◆ THE RECORDS
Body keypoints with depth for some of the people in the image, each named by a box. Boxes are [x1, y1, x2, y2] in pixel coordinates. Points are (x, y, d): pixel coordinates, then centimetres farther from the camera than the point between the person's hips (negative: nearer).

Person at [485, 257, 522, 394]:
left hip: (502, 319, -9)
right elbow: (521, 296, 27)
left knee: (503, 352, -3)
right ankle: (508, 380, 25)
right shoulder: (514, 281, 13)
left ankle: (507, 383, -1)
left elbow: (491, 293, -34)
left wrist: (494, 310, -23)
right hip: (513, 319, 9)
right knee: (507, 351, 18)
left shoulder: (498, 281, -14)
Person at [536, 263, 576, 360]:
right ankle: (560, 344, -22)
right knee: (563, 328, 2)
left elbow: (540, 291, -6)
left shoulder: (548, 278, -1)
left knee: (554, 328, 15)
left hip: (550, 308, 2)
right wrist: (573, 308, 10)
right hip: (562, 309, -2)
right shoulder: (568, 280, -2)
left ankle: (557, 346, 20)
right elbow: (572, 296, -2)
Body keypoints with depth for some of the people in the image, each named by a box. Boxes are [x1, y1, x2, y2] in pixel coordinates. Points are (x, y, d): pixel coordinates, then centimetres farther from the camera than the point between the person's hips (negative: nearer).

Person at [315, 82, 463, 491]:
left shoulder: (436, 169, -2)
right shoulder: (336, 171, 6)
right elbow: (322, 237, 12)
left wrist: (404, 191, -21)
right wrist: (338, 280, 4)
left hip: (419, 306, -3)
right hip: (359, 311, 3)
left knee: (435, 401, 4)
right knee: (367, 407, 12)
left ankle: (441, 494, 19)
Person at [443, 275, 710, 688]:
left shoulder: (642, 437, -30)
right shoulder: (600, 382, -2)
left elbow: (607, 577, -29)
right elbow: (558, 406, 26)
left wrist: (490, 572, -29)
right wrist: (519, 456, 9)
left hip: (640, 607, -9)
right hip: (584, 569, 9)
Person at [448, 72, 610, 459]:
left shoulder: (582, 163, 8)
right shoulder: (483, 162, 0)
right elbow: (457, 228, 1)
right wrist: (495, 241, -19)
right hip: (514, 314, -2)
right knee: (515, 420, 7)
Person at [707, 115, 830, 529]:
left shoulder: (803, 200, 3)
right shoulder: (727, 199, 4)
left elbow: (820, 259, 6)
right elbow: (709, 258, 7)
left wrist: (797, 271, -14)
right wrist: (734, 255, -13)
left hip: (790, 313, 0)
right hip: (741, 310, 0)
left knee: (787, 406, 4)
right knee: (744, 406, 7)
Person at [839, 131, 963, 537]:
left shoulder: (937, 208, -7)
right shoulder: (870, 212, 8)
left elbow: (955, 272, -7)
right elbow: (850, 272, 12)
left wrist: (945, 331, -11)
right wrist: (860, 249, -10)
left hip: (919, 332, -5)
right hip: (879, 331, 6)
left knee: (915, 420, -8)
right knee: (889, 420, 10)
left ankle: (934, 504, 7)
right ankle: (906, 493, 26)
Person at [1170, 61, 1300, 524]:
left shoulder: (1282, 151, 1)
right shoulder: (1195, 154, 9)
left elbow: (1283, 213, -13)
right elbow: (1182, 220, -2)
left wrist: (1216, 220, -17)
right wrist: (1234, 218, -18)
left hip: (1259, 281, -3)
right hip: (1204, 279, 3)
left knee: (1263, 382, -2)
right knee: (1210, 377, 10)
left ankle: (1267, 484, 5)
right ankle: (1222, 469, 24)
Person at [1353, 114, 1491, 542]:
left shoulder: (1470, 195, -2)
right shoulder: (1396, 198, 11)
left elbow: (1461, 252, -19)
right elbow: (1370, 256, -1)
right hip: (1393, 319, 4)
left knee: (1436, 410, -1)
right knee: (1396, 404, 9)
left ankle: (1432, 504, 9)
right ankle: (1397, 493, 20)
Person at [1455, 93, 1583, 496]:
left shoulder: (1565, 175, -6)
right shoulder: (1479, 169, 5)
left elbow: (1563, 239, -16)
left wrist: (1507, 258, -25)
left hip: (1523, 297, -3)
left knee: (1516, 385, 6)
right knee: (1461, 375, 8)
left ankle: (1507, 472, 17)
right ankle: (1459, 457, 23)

◆ ACTIVITY
What is needed is an exact repetition of the lines from the first line of the records through the line containing "left knee: (435, 401, 4)", both ends included, and nothing more.

◆ RESULT OF THIS TASK
Body keypoints with depth for some of the people in the image, each named by a box. Boxes are [x1, y1, x2, y2] in pixel coordinates. Points are (x, y, d): pixel coordinates, then centimetres farther from the camera than the point between the person's hips (negative: nearer).

Person at [485, 257, 522, 394]:
left hip: (502, 319, -9)
right elbow: (521, 296, 27)
left knee: (503, 352, -3)
right ankle: (508, 380, 25)
right shoulder: (514, 281, 13)
left ankle: (507, 383, -1)
left elbow: (491, 293, -34)
left wrist: (494, 310, -23)
right hip: (513, 319, 9)
right knee: (507, 351, 18)
left shoulder: (498, 281, -14)
Person at [536, 263, 576, 360]:
right ankle: (560, 344, -22)
right knee: (563, 328, 2)
left elbow: (540, 291, -6)
left shoulder: (548, 278, -1)
left knee: (554, 328, 15)
left hip: (550, 308, 2)
right wrist: (573, 308, 10)
right hip: (562, 309, -2)
right shoulder: (568, 280, -2)
left ankle: (557, 346, 20)
right elbow: (572, 296, -2)
Body keypoints with depth for some of the people in the image, each named by a box. Boxes are [x1, y1, x2, y2] in pixel coordinates. Points are (x, y, d): pixel coordinates, then centimetres farther from the camera than the point between the person's hips (negative: nearer).

Person at [315, 82, 463, 491]:
left shoulder: (436, 169, -2)
right shoulder: (336, 171, 6)
right elbow: (322, 237, 12)
left wrist: (404, 191, -21)
right wrist: (338, 280, 4)
left hip: (419, 306, -3)
right hip: (359, 311, 3)
left knee: (435, 401, 4)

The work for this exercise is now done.